• [TEXT BLOCK]
══════════════════════════════
1592061816056.png #8 -- Zora G. Clevenger, 1911-1915 1592062406757.png ( <--- look! helmets for the first time!)

Remember what Izzy Levene (#6) started, this idea of making a full career out of coaching and administering sports? While Levene somewhat succeeded in his bid, Clevenger perfected the concept.* He served as head coach of three different football programs (and four basketball and baseball teams--Indiana, Nebraska Wesleyann, Tennessee, and Kansas State) over an 18-year period. If you add his time as Athletic Director, his career spanned 42 years and two world wars, from 1904 to 1946. In that context, the Tennessee portion of his service was a brief five seasons--though that almost doubled the tenure of any Knoxville coach before him.

Born in Muncie, Indiana, Zora** played halfback for the Hoosiers in Bloomington, the same program we beat (barely) a few months ago in the Gator Bowl. He was small even for that period of the sport, at only 5'7" and 145 pounds (compare that to fellow halfback Jim Thorpe, at 6'1" and 200 pounds). While still a student, he was captain of his school's football, baseball, and basketball teams, and has since been inducted into the College Football Hall of Fame as a player.

Recall in yesterday's thread, Part 2 of the series, we were wondering when we would find the first coach who was clearly not also a player? Well, I think we've found him. By the time Zora arrived in Knoxville, he was eight years out of college, and had already served as head coach for two other programs. I'm pretty sure he never took the field for the Vols. He would not have had time to stay in playing shape, what with coaching the football, basketball, and baseball teams while also serving as our AD. Professional coaching had indeed arrived in East Tennessee.

Coach Clevenger's record broke another trend in Vols coaching, as well (thankfully). Unlike Pierce, Fisher, DePree, and Levene, all of whose first seasons were their best with things going downhill later on, Clevenger's outings actually got better as he went along: 3-4-2 was followed by 4-4, then 6-3, then 9-0 in 1914--the Volunteers' first conference championship, and first undefeated season with a coach at the helm. It is true that Zora's final season in 1915 was a letdown, at 4-4, but still, he broke what some might have seen as a curse and showed that long-term coaching could be good for the lads on Rocky Top. Clevenger's overall record in football with the Vols was 26-15-2 (.628).

I've gone much longer describing Coach Clevenger's tenure than any before him, but it seems deserved as he broke trends (in a positive way) in several directions while a Volunteer.***

1592061834515.png #9 -- John R. "Chief" Bender, 1916-1920

Here's a curiosity: our eighth head coach, Clevenger, left Tennessee in 1915 for Kansas State University. Our ninth coach, John Bender, arrived in Knoxville from...yep, Kansas State. We effectively swapped coaches with the Wildcats that year.

Chief played halfback for the Nebraska Cornhuskers, including two undefeated seasons (1902 and 1903) and one year as captain ('03). John was a character as a young man. He somehow got away with playing for six seasons. And reportedly, he refused to play one key game on the Cornhusker's schedule until someone paid him some cash.**** Yep!
══════════════════════════════
• [REQUIRED WORK] Print everything in the text on Tennessee's early football coaches from "I've gone much" down to "some cash.**** Yep!", word for word.

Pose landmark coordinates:
══════════════════════════════
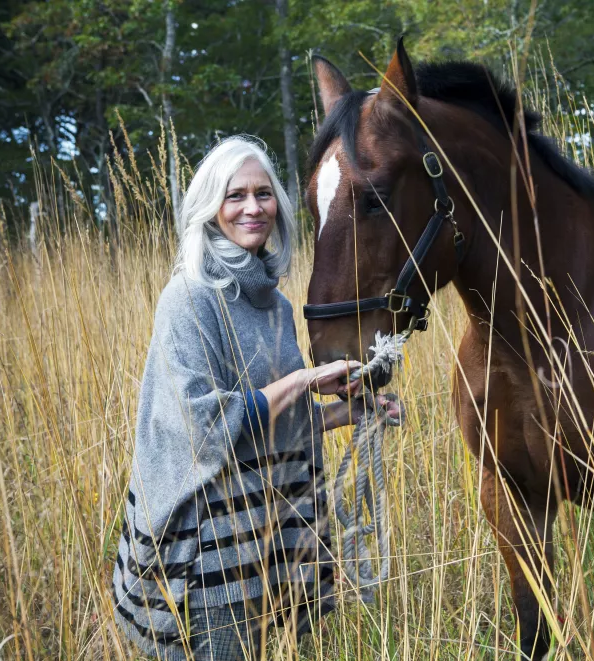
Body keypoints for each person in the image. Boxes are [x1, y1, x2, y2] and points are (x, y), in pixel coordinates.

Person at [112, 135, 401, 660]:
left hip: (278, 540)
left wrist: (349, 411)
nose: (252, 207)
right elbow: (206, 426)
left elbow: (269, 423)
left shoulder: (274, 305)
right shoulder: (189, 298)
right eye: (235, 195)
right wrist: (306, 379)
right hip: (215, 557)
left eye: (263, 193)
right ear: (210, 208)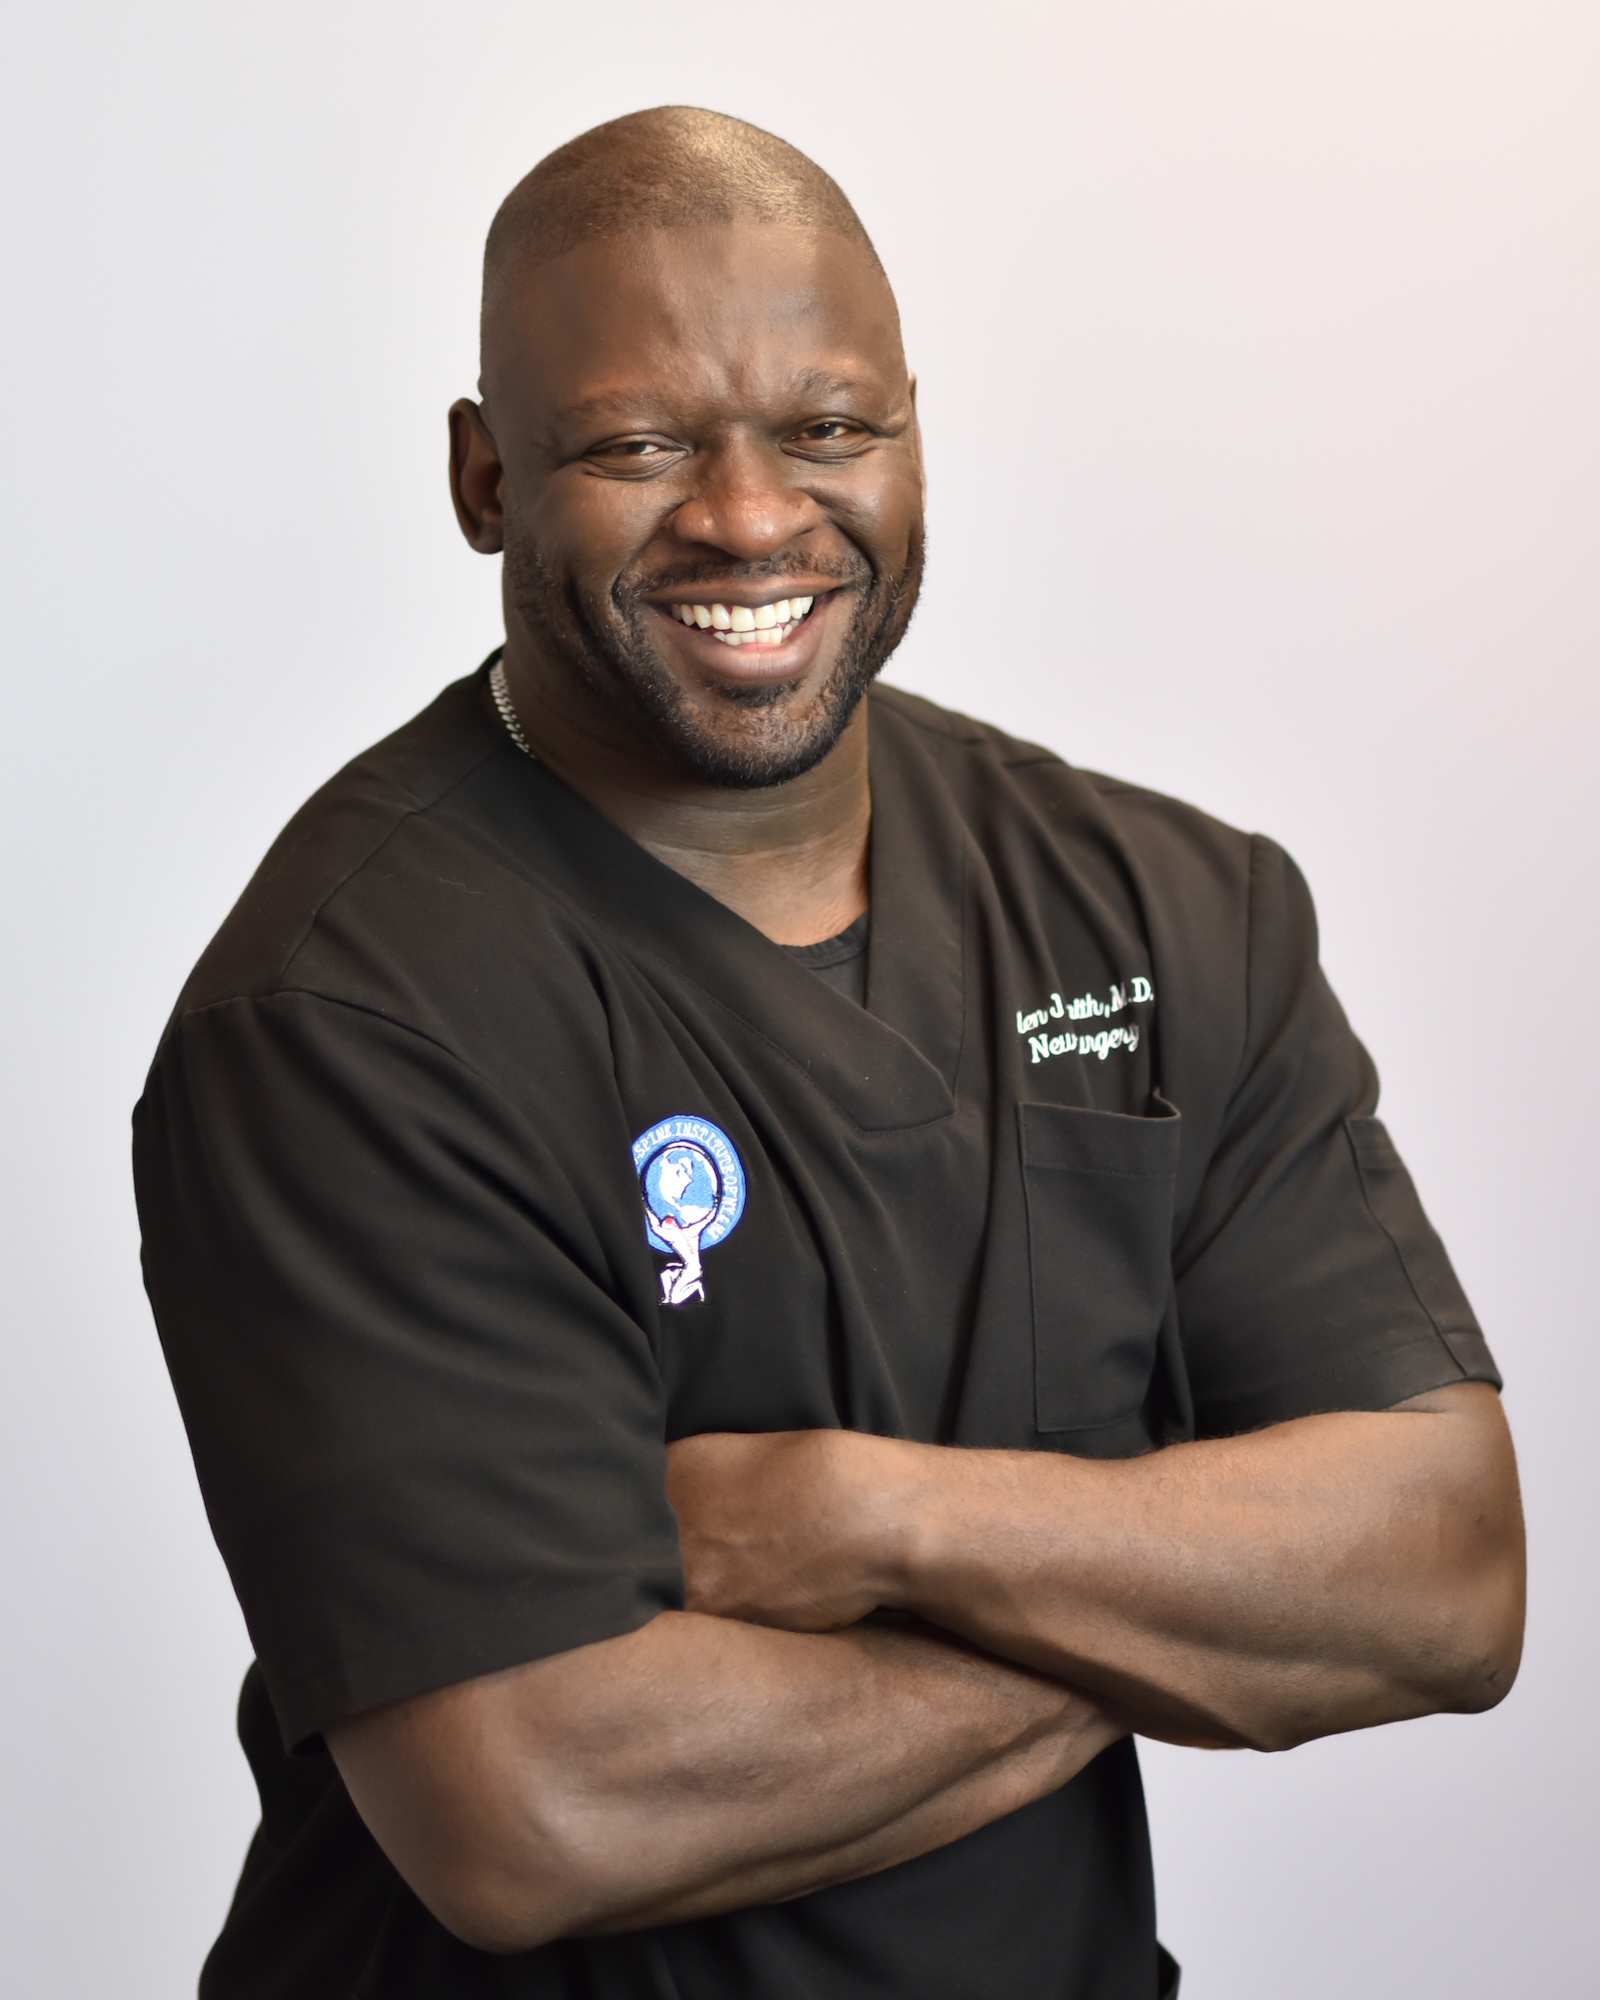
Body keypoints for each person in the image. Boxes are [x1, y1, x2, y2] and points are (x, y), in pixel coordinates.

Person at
══════════════════════════════
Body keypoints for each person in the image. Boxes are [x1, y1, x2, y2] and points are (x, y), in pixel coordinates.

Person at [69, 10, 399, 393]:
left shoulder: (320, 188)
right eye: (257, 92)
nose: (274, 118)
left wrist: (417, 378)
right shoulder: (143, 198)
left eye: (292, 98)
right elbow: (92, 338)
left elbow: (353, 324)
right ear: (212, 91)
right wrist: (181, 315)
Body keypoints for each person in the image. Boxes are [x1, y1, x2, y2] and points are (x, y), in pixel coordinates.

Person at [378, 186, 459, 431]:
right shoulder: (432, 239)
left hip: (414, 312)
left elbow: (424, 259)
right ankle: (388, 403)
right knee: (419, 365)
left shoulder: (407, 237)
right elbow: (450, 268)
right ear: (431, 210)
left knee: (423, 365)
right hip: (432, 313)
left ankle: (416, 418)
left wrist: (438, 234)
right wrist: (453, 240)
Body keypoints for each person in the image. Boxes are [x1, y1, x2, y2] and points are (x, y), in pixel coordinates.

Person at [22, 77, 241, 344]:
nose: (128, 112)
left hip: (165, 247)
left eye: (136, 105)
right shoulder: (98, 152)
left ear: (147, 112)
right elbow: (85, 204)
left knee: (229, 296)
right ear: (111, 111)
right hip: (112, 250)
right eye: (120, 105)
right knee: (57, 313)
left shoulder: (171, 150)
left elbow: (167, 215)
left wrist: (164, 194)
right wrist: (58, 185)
══════════════════════════════
• [ANSWER TO THE EXERCISE]
I've gone much longer describing Coach Clevenger's tenure than any before him, but it seems deserved as he broke trends (in a positive way) in several directions while a Volunteer.***

1592061834515.png #9 -- John R. "Chief" Bender, 1916-1920

Here's a curiosity: our eighth head coach, Clevenger, left Tennessee in 1915 for Kansas State University. Our ninth coach, John Bender, arrived in Knoxville from...yep, Kansas State. We effectively swapped coaches with the Wildcats that year.

Chief played halfback for the Nebraska Cornhuskers, including two undefeated seasons (1902 and 1903) and one year as captain ('03). John was a character as a young man. He somehow got away with playing for six seasons. And reportedly, he refused to play one key game on the Cornhusker's schedule until someone paid him some cash.**** Yep!